General Collateral At -0.002%: Lowest EVER, As Scramble Out Of Money Markets Hits Afterburner, Primes

A few days ago we pointed out that special repo rates are now negative. Fine. How big is special collateral after all - in the grand scheme of things it is a tiny market. Well, as of today, General Collateral just hit -0.002, the lowest rate in the history of the series, and in our humble opinion this is a far more troubling indication of broad liquidity developments than the 1 month bill touching on -0.001%. Simply said, this confirms our speculation that there is now a massive rolling of funding out from money markets and into any market that will accept the maturing short term funding without it being rolled due to European contagion concerns. We said: "this latest move has unpleasant implications for money market managers, who unable to find yield in repo (0.01%?) will now be forced to look for higher yielding assets, and thus expose them to even more contagion risk once the house of cards falls, facilitating the "breakage of the buck" once again just like what happened in the aftermath of the Lehman catastrophe, and snarling all global fund flows, forcing the Fed to become liquidity provider of last resort." As of today, this prediction is well en route to being confirmed.
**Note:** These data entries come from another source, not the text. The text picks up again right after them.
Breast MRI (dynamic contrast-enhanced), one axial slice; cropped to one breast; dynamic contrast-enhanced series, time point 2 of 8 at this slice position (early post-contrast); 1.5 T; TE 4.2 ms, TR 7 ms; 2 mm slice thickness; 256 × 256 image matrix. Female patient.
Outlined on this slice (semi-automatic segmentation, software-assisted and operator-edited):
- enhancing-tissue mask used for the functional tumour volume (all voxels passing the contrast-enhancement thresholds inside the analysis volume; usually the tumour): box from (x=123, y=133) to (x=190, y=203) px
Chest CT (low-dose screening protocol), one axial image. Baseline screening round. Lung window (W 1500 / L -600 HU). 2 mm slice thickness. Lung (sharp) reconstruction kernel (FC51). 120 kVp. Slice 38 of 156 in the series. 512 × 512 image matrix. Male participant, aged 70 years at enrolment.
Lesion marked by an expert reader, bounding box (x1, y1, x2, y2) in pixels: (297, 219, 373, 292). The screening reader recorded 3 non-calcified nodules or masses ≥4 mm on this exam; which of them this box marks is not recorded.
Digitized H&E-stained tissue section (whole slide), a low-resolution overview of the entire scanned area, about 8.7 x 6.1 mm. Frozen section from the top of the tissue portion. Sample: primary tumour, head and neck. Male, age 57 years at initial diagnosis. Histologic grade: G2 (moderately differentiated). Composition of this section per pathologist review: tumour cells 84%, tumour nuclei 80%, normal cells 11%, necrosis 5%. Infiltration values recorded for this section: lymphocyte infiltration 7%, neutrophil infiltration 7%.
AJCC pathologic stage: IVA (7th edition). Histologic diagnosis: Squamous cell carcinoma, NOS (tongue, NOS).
After we have been pounding the table on this threat for over a week, finally this topic has gotten sufficiently relevant that Bloomberg decided to dedicate an article to it:

Institutional investors pulled out of U.S. prime money market funds at the fastest pace in 15 months as they shifted assets to funds that invest only in U.S. government-backed securities.

Institutional funds eligible to buy corporate debt lost $39 billion to net withdrawals in the week ended June 28 and $75 billion in the past two weeks, according to data from research firm iMoneyNet in Westborough, Massachusetts. Institutional money funds that buy only U.S. government-backed securities gathered $27 billion in net deposits

The logic for the scramble out of money funds is as expected: Europe.
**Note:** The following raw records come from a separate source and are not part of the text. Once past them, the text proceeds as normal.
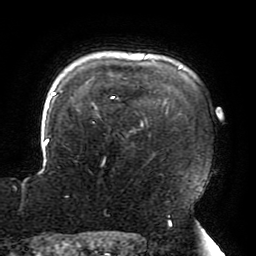
Breast MRI (dynamic contrast-enhanced), one axial slice. Position 158 of 196 along the scan axis. Cropped to one breast. Dynamic contrast-enhanced series, time point 2 of 6 at this slice position (early post-contrast). 3 T. TE 4.2 ms, TR 8 ms. 1.2 mm slice thickness. 256 × 256 image matrix, field of view 200 × 200 mm. Female patient.
Outlined on this slice (semi-automatically segmented with operator editing):
- enhancing-tissue mask used for the functional tumour volume (all voxels passing the contrast-enhancement thresholds inside the analysis volume; usually the tumour): bounding box [x1, y1, x2, y2] px = [15, 60, 207, 188]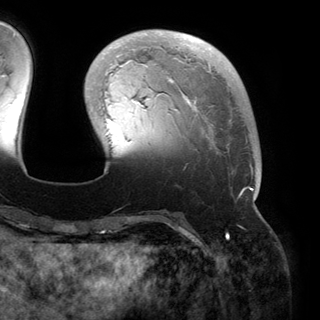
Breast MRI (dynamic contrast-enhanced), one axial slice; cropped to one breast; dynamic contrast-enhanced series, time point 2 of 6 at this slice position (early post-contrast); 3 T; TE 2.8 ms, TR 6.2 ms; 1.2 mm slice thickness; 320 × 320 image matrix. Female patient.
Structures marked on this image (semi-automatic segmentation, software-assisted and operator-edited):
- enhancing-tissue mask used for the functional tumour volume (all voxels passing the contrast-enhancement thresholds inside the analysis volume; usually the tumour): bounding box [x1, y1, x2, y2] px = [118, 33, 259, 200]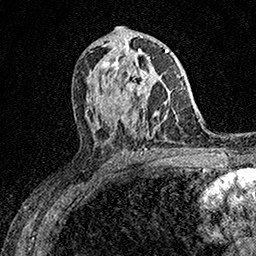
Breast MRI (dynamic contrast-enhanced), one axial slice; cropped to one breast; dynamic contrast-enhanced series, time point 2 of 7 at this slice position (early post-contrast); 1.5 T; TE 3.5 ms, TR 7.2 ms; 1 mm slice thickness; 256 × 256 image matrix, field of view 165 × 165 mm. Female patient.
Outlined on this slice (semi-automatically segmented with operator editing):
- enhancing-tissue mask used for the functional tumour volume (all voxels passing the contrast-enhancement thresholds inside the analysis volume; usually the tumour): bounding box <116,53,150,96> (left, top, right, bottom; pixels)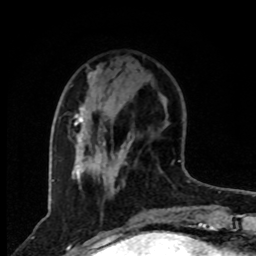
Breast MRI, one axial slice; slice 25 of 80 in the series (ordered by position); cropped to one breast; dynamic contrast-enhanced series, time point 2 of 8 at this slice position (early post-contrast); 1.5 T; TE 4.2 ms, TR 7 ms; 2 mm slice thickness; 256 × 256 image matrix, field of view 165 × 165 mm. Female patient.
Structures marked on this image (semi-automatic segmentation, software-assisted and operator-edited):
- enhancing-tissue mask used for the functional tumour volume (all voxels passing the contrast-enhancement thresholds inside the analysis volume; usually the tumour): bounding box (x1, y1, x2, y2) in pixels: (74, 66, 125, 183)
The European sovereign debt crisis has raised concern that prime money market funds may suffer losses if sovereign defaults cause big banks to fail to meet obligations. Greek Prime Minister George Papandreou today clinched enough votes to pass the first part of an austerity plan aimed at meeting European Union aid requirements and staving off default for his debt- laden nation.
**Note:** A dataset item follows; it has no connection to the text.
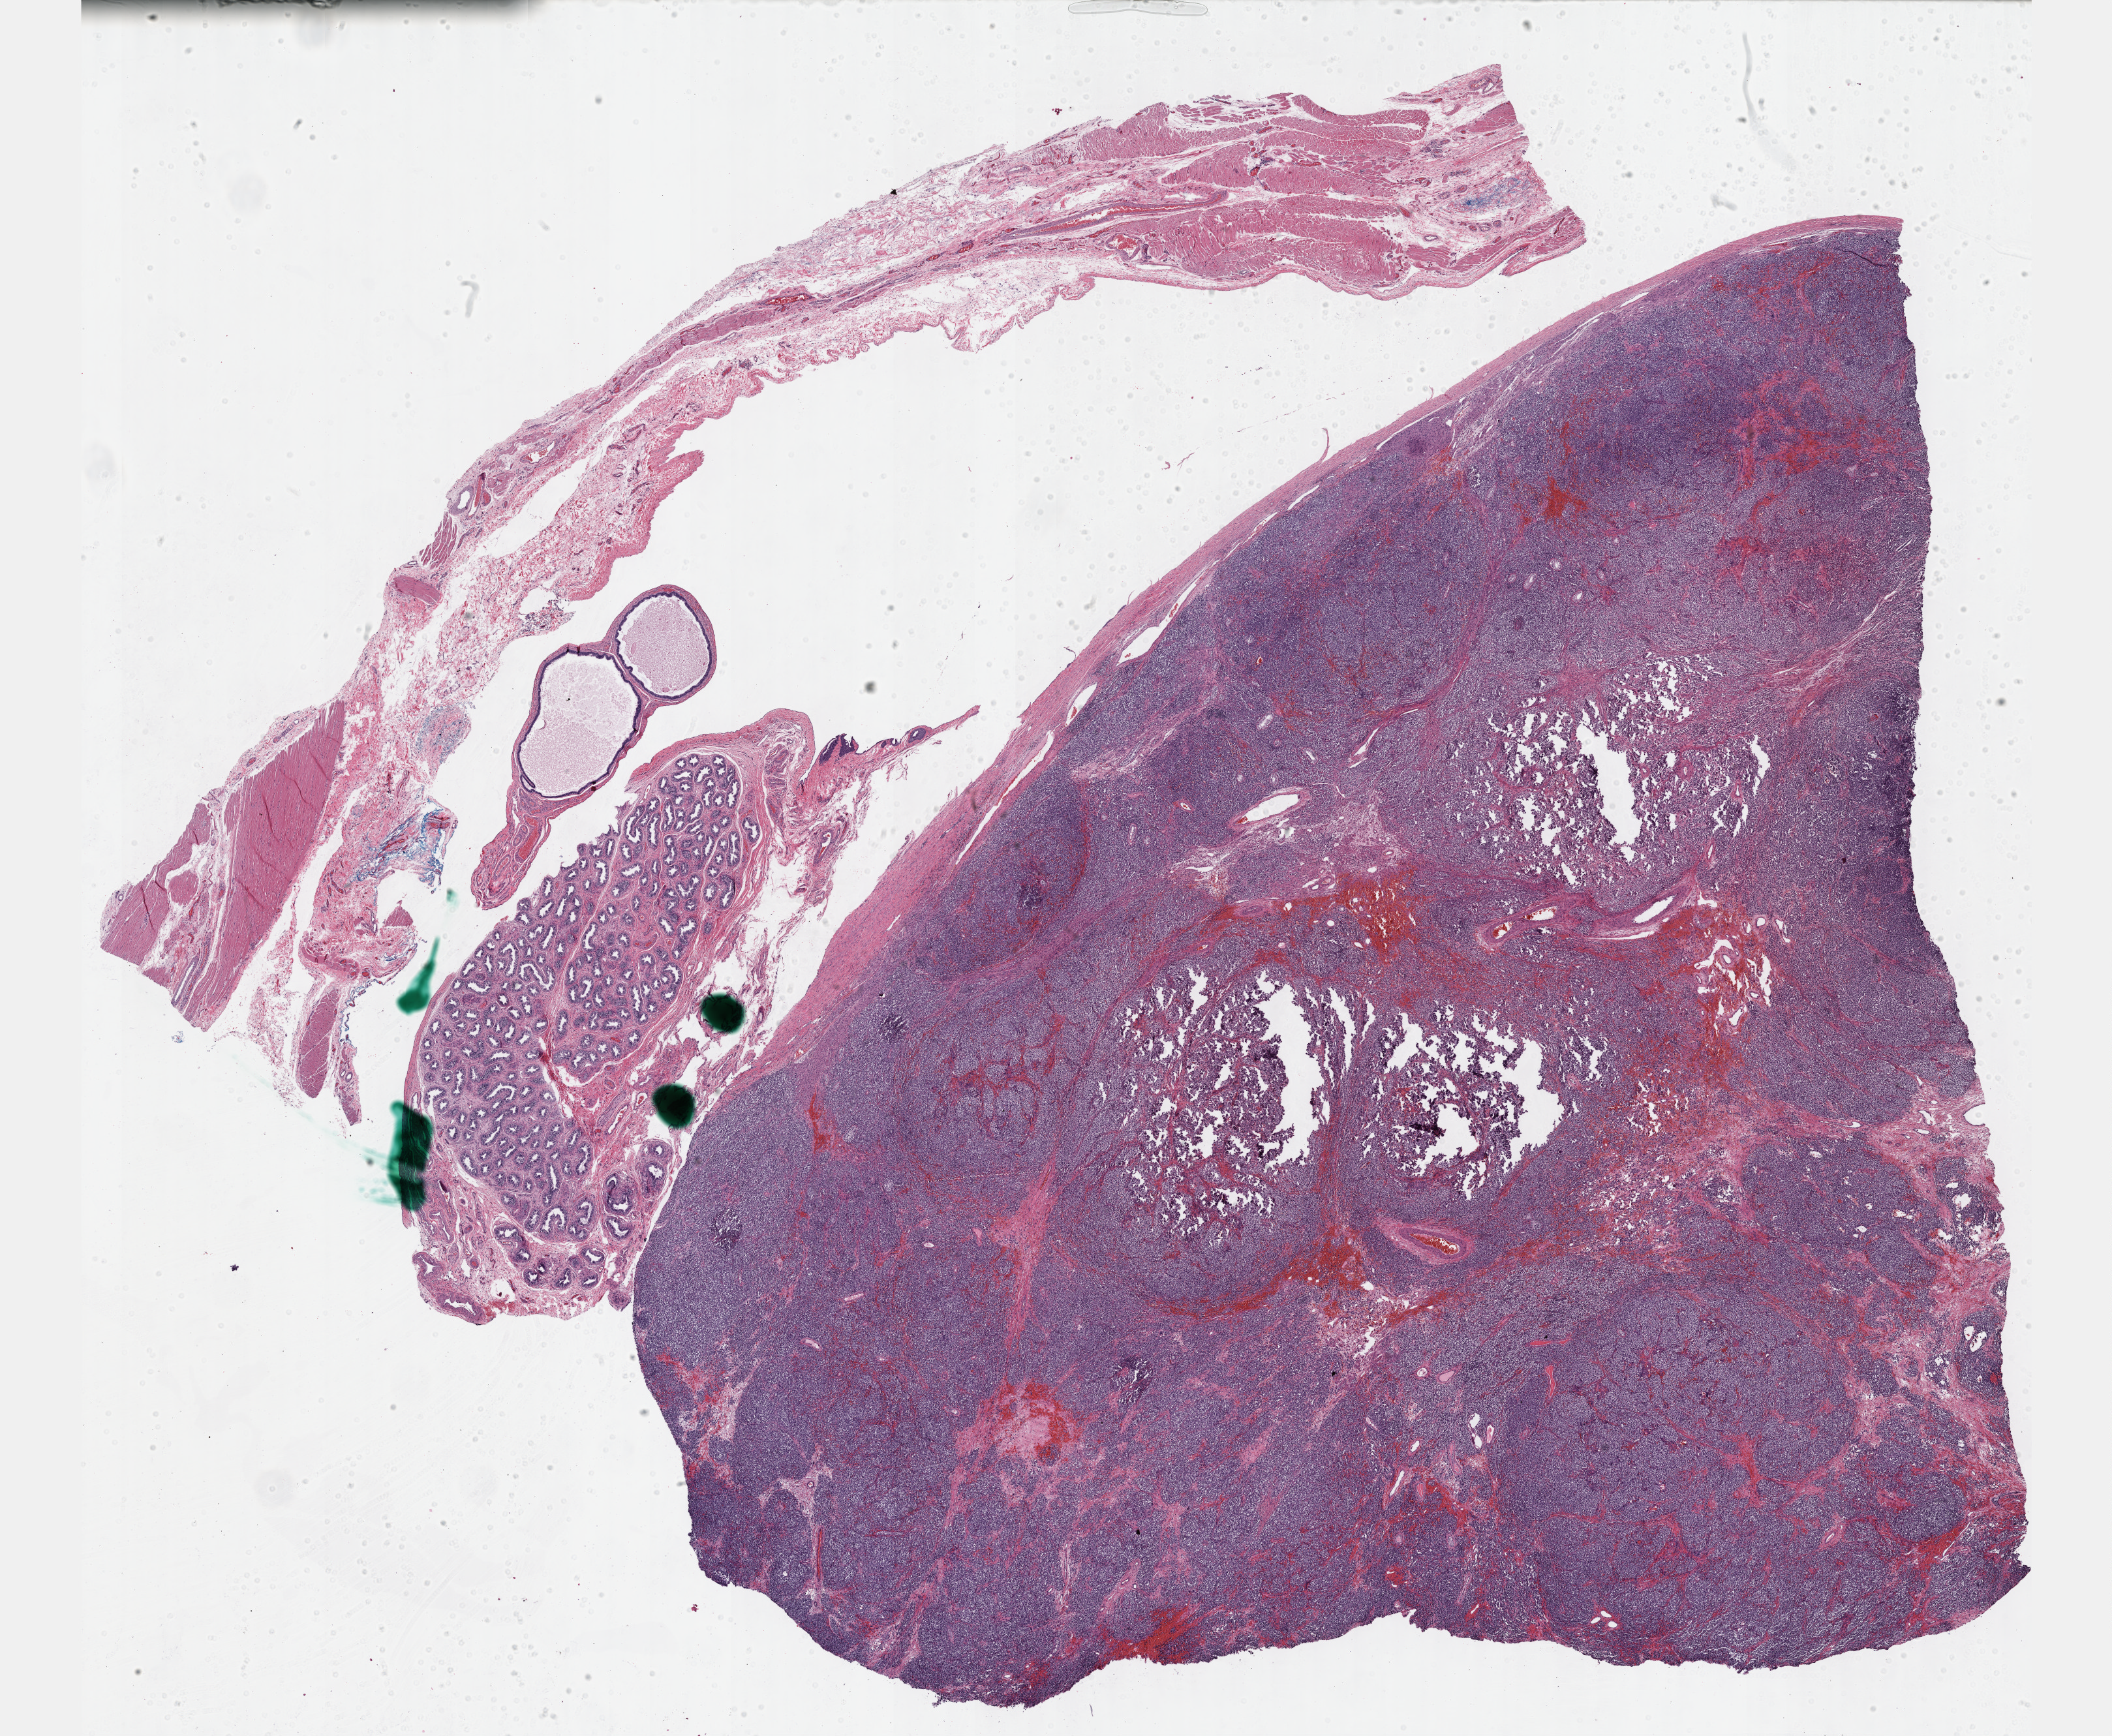
H&E-stained whole-slide image, a low-resolution overview of the entire scanned area, about 26.2 x 21.5 mm. Formalin-fixed paraffin-embedded (FFPE) diagnostic section. Primary tumour sample from the testis. Male, age 26 years at initial diagnosis.
• pathologic diagnosis: Mixed germ cell tumor
• AJCC pathologic stage: IS (7th edition)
A Greek default would pose a potential threat to money funds because they have lent to European banks that, in turn, have lent to Greece and other heavily indebted European countries. U.S. money funds eligible to buy corporate debt had about $800 billion, or half their assets as of May 31, in securities issued by European banks, Fitch Ratings estimated.

And yes, it is a big move:

The $39 billion withdrawal was the most pulled from prime institutional funds in one week since investors took $42 billion out in the week ended March 16, 2010.

What is surprising is that in a closed-end liquidity system, the excess money market funds, which have certainly gone into repo, have so far not invested one cent into equity markets, and instead have pushed aggressively into general fixed income: the same product  which for the past 2 weeks has seen dramatic pain courtesy of one after another worse auction and a general blowing out of the curve now that everyone is wondering how soon before Bill Gross is finally proven right.

Per ICI, domestic equity funds saw an outflow of $4.3 billion in the week ended June 22: the 9th consecutive week of outflows, during which time mutual funds were met with $27 billion of redemptions. Is there any wonder the Fed would do everything in its power to push the market higher at the end of the month and prevent a redemption-driven liquidation drop in the market, facilitated by near record NYSE margin debt?

Is it time to start guessing who will break the buck first?